> [INSTRUCTIONS FOR THE TASK]: When you reproduce the data, keep every word exactly as it stands and leave the pictures out.

[Data extracted from a collection]
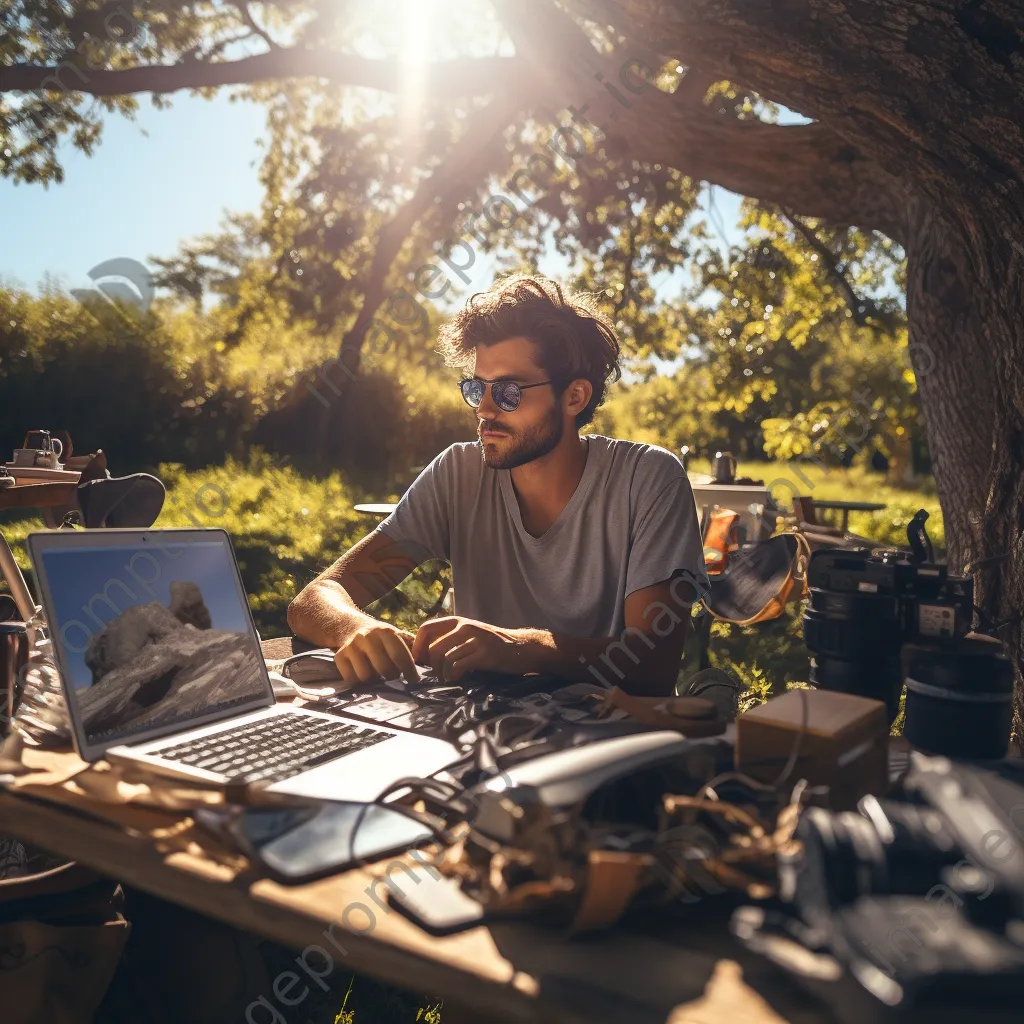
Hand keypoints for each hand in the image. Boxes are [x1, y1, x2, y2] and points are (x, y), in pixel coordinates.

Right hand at [333, 620, 417, 684]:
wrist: (351, 626)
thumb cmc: (382, 638)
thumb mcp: (398, 636)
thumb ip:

> [RESPONSE TO THIS TASK]:
Hand keypoints for each hand in the image. Boxes are [x1, y1, x2, y2] and points are (x, y), in pixel coordinates.

Right hand at [333, 620, 417, 684]:
wrist: (351, 626)
thumb cmc: (382, 638)
thumb mcp: (398, 636)
thumb ip:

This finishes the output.